The final headliner to take the stage was Melissa Lozada-Olivia. Based in New York, Lozada-Olivia is known internationally for viral Button Poems, including ‘Like Totally Whatever’ and ‘If I Got Paid For All My Emotional Labour’. While these are undeniably strong works (the former won the 2015 National Poetry Slam Championship), I got the sense that they are very much designed for competition. They are fast-paced (to fit into the three-minute limit of slams), feature carefully-rehearsed movements, and crescendo in volume towards their finales. I would speculate that, having moved on to more experimental projects which are unconfined by the slam format, Lozada-Olivia may have slightly lost the emotional attachment to her older, finely-choreographed pieces. Her strongest works at the Hit the Ode were newer ones, where she seemed more connected to the words and performed more freely. Between poems she commented,

‘I’d been falling out of love with poetry but this night’s made me fall in love with it again.’

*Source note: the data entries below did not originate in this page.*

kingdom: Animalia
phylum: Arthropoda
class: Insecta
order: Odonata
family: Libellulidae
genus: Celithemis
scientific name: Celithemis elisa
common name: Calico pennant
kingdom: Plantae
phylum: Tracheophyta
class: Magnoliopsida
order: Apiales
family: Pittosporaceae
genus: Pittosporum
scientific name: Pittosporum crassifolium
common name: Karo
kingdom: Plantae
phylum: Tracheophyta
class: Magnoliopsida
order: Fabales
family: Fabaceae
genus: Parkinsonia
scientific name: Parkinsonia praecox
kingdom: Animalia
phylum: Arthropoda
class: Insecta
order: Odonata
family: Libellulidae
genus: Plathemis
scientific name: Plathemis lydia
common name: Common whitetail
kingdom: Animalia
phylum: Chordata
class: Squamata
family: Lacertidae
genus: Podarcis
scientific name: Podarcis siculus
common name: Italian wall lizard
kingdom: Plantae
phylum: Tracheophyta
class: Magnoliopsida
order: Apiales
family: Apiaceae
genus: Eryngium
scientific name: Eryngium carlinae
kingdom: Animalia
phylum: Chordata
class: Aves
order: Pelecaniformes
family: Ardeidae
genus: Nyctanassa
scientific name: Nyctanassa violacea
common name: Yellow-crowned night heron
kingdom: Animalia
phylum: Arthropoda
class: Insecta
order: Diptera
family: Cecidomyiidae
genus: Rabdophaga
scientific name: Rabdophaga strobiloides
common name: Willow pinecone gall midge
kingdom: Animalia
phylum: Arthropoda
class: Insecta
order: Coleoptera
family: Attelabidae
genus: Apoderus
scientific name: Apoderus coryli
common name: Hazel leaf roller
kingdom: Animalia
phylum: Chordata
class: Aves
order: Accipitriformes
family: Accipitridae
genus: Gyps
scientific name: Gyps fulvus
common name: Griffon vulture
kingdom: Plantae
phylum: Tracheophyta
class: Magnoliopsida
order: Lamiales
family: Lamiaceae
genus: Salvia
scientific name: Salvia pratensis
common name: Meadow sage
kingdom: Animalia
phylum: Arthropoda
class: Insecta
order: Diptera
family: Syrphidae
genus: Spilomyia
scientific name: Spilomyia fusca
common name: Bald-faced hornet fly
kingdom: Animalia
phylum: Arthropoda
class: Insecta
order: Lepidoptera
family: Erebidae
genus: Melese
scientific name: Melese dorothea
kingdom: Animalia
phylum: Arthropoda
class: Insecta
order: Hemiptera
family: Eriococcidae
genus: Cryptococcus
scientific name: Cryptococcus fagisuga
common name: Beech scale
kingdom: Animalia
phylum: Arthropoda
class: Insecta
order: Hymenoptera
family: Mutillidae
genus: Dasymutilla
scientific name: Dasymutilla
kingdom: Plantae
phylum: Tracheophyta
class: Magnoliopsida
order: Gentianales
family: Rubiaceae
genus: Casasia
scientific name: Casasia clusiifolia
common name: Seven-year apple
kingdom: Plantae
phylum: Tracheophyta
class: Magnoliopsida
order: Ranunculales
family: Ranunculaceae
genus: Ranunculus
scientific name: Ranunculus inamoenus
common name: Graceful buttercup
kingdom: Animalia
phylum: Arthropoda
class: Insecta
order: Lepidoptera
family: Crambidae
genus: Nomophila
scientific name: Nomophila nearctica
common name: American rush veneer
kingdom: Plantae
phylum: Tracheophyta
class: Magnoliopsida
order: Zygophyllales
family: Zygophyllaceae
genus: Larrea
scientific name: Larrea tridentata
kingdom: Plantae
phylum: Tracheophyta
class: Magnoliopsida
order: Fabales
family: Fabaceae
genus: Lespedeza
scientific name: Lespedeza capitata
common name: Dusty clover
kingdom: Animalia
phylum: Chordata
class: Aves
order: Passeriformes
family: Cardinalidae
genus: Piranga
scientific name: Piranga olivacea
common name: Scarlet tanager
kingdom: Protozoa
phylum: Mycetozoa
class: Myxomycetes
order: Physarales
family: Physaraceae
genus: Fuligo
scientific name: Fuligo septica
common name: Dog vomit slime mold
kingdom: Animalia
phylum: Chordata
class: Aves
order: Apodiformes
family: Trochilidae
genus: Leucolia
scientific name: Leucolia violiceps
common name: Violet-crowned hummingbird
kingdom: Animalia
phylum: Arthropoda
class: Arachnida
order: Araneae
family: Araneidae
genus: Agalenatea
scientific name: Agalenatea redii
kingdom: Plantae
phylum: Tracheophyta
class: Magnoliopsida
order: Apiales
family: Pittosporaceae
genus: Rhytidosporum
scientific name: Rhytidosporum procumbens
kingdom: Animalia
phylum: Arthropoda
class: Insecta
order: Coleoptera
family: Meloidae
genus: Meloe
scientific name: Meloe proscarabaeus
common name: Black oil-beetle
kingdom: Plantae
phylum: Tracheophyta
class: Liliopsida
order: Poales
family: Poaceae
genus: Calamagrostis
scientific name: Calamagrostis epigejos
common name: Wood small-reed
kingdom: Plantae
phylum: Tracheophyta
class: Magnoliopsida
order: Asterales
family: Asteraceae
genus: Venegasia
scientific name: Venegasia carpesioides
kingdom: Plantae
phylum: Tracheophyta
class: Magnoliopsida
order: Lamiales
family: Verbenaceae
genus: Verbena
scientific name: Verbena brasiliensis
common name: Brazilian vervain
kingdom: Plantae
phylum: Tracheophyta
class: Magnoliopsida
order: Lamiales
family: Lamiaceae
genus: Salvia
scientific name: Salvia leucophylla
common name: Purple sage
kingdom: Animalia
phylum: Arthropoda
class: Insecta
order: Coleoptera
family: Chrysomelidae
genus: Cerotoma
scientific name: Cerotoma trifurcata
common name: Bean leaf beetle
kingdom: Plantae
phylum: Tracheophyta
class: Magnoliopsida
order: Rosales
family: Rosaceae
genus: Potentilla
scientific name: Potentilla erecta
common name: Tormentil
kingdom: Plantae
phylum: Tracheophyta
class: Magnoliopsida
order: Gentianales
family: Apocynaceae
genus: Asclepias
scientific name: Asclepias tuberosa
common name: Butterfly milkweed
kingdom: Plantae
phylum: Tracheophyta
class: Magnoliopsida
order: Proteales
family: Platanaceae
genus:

Credit goes to Hit the Ode’s producer, Aliyah Hasinah, for curating such a wonderful night of spoken word. It was enough to make a seasoned poet fall back in love with poetry, and enough to make a theatre full of stressed students (readying to compete in a national poetry slam) relax and enjoy themselves. As Bohdan joked during his introduction, UniSlam is a competition which ‘does a fantastic job of making everyone forget it’s a competition’, and Hit the Ode played a great role in sustaining this important illusion.